▶ **Brief**: Your answer should be every line from the records that contains "COLONISATION".
Records to use section start
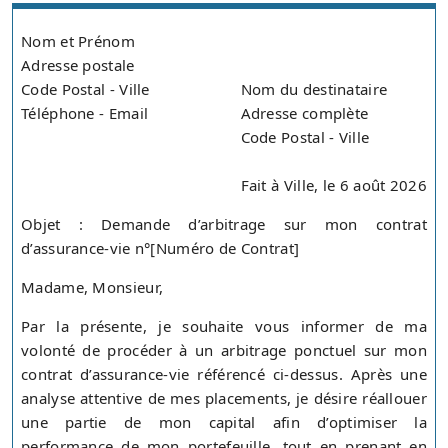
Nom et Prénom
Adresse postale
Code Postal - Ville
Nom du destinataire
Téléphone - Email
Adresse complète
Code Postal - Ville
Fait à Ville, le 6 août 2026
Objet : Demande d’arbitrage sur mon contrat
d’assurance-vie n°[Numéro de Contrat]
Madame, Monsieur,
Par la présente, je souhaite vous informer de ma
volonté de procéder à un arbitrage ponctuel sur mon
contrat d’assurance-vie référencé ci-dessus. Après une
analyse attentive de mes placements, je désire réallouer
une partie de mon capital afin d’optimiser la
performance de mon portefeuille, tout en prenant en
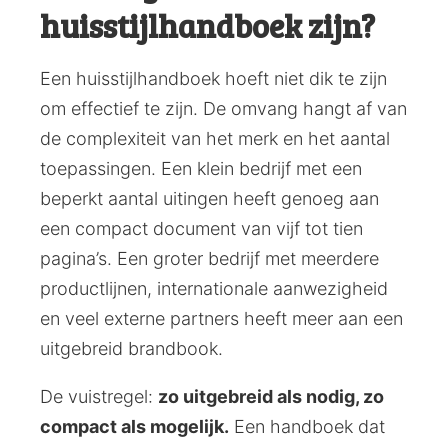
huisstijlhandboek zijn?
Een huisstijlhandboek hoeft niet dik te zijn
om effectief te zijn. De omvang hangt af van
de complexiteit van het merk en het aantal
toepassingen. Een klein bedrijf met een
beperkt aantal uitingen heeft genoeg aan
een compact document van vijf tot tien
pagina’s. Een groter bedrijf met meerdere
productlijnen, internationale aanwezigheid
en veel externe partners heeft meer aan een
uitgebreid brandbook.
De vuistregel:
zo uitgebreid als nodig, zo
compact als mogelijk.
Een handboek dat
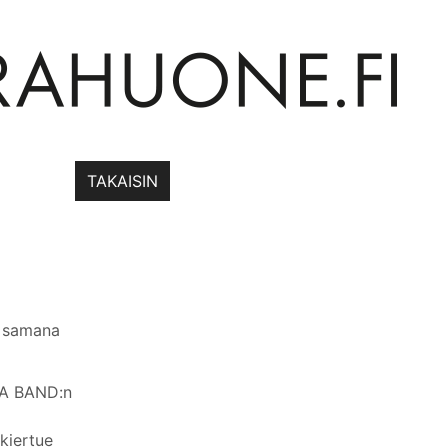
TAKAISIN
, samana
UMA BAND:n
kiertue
Records to use section end
Records to use section start
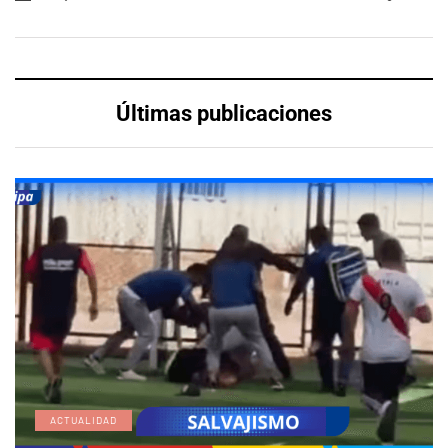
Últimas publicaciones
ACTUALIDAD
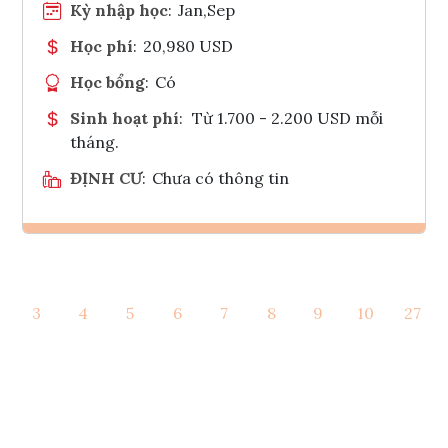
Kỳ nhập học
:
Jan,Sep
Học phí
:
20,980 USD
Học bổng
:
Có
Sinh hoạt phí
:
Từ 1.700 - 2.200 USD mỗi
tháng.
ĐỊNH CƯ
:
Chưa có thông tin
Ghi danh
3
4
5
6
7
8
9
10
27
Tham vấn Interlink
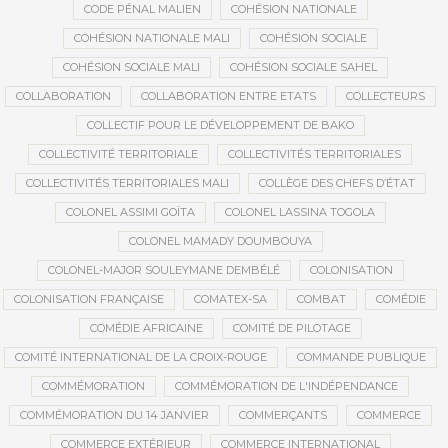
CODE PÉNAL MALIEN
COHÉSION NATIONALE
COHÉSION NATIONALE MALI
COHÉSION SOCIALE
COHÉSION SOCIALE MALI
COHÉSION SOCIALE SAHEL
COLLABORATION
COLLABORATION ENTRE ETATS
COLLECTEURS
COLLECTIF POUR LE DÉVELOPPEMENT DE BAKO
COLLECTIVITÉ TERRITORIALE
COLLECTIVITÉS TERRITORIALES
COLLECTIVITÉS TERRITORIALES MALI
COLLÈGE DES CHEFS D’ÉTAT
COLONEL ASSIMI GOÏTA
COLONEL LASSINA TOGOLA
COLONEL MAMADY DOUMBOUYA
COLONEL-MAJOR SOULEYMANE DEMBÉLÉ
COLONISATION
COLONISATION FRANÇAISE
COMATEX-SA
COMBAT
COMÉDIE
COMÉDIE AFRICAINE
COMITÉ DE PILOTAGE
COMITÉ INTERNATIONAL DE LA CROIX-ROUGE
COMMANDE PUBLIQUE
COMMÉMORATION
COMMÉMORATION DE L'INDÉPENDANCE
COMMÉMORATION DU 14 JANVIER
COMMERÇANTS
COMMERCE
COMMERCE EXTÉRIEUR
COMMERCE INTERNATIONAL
Records to use section end
▶ **Result of this task**:
COLONISATION
COLONISATION FRANÇAISE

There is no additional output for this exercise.